He says the move will unlock billions of pounds of investment into UK infrastructure, while also allowing businesses to better innovate and create jobs.

“We have a genuine opportunity… to maintain and grow an innovative and vibrant insurance sector… while protecting policyholders and ensuring the safety and soundness of firms… and making it easier for insurance firms to use long-term capital to unlock growth,” Glen said in his speech.

His comments were welcomed by the ABI, who said the reforms would help the re/insurance industry play an even larger role in the Government’s ‘levelling up’ agenda, as well as in the transition towards net zero.

“This announcement is a positive step that sees us well on the way to ensuring that we have a package that provides additional investment in the UK, without undermining the high standards of policy holder protection we have,” said Charlotte Clark, Director of Regulation.

Specific details of the reforms outlined by Glen include a substantial reduction in the risk margin, which promises a cut of around 60-70% for long-term life insurers.

They also include more sensitive treatment of credit risk in the matching adjustment, a significant increase in flexibility to allow insurers to invest in long-term assets such as infrastructure, and a reduction in the current reporting and administrative burden on firms.

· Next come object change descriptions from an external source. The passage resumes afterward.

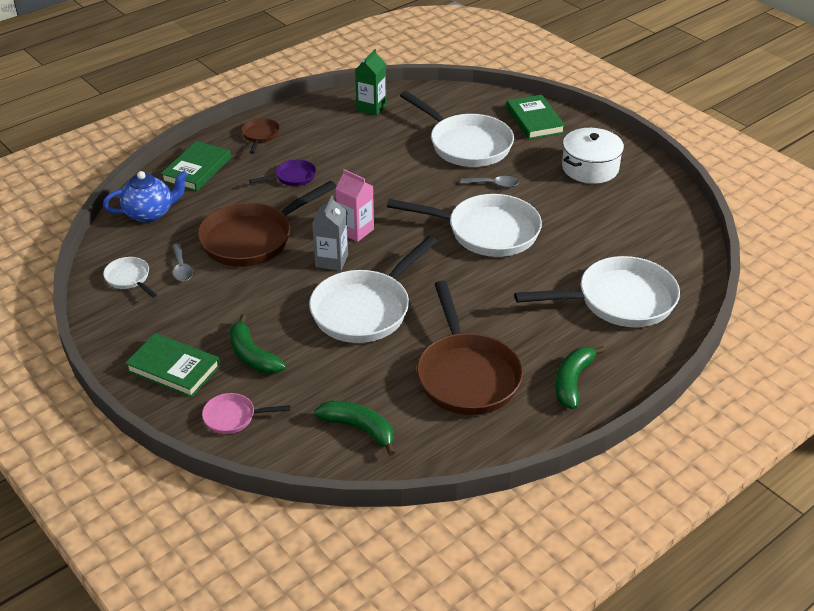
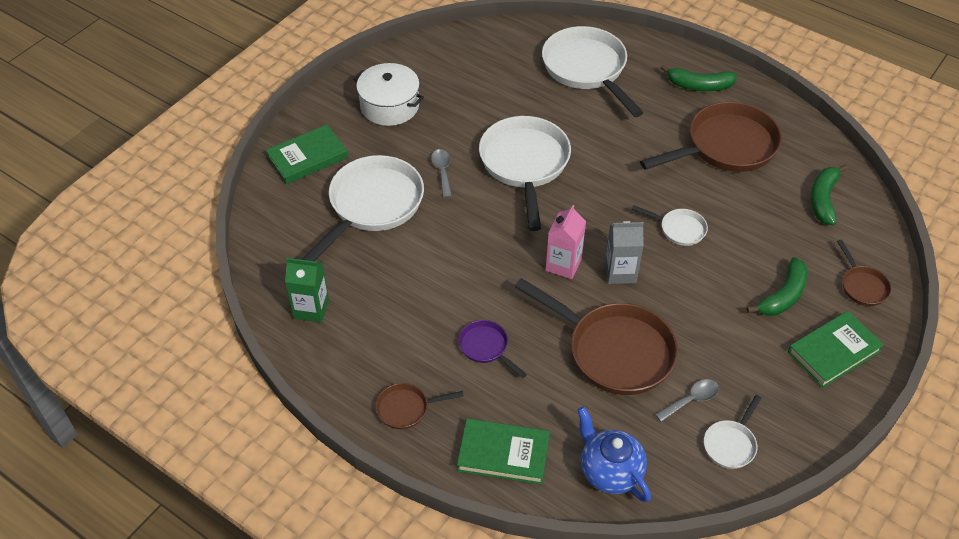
camera: 105 degrees left, 10 degrees up
(173, 368) = (833, 352): green book -> green book turned 45 degrees clockwise
(233, 417) = (862, 286): pink pan -> brown pan
(365, 309) = (679, 229): white pan -> white pan, size x0.47

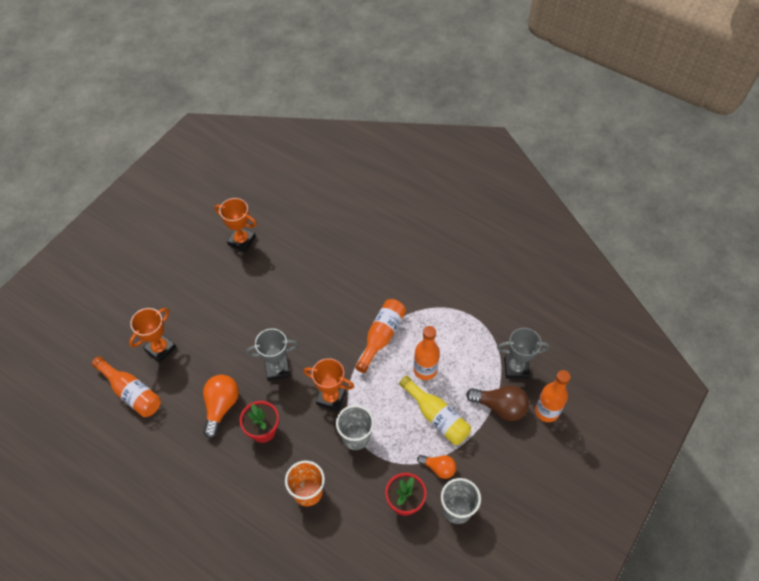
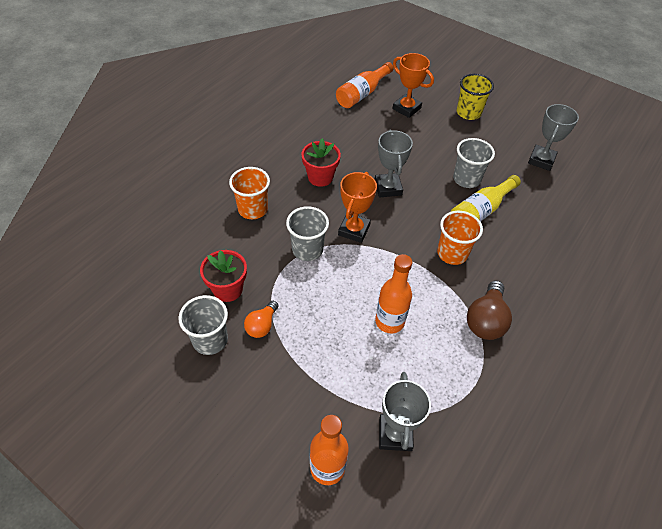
camera: 90 degrees right, 5 degrees down
(171, 292) = (468, 113): none -> yellow cup
(221, 406) = (347, 148): orange light bulb -> none
(241, 241) = (541, 160): orange trophy -> grey trophy
(266, 302) = (466, 179): none -> grey cup
(353, 320) = (452, 253): none -> orange cup
(381, 337) = (433, 279): orange bottle -> none
(436, 417) = (326, 329): yellow bottle -> yellow bottle (480, 211)
(500, 407) = (336, 405): brown light bulb -> brown light bulb (485, 320)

“It’s also important that we avoid introducing material volatility on to balance sheets,” Glen added. “In particular, the fundamental spread should not be materially, if at all, impacted by short-term fluctuations in market spreads.”

He continued: “we believe there should be a sizeable reduction in the risk margin for long-term life insurers and a review of the methodology used to determine the fundamental spread.”

Analysts at Jefferies said that the reforms, and in particular the 60-70% reduction in the risk margin, would be “major positive step” for UK life insurers, with Legal & General and Aviva identified as firms most likely to benefit.

JP Morgan concurred that the changes are “positive for the UK life insurers in general,” but especially for those growing and writing new business in Pensions Risk Transfer, by potentially improving future capital generation and growth potential.

Further commenting on the risk margins reductions, analysts at JP Morgan expect the regulatory adjustments to “increase the quality of Solvency II ratios,” while also “potentially increasing capital generation from the existing business due to a lower amortization impact from transitional adjustments” and “reducing the high new business strain of writing new business.”

“Hence, companies with a large exposure to the Risk Margin, and capital-intensive new business, stand to gain the most,” they concluded.

According to Glen’s timeline, the UK Government intends to publish a set of detailed proposals and a consultation document in April 2022, setting out concrete elements of the changes.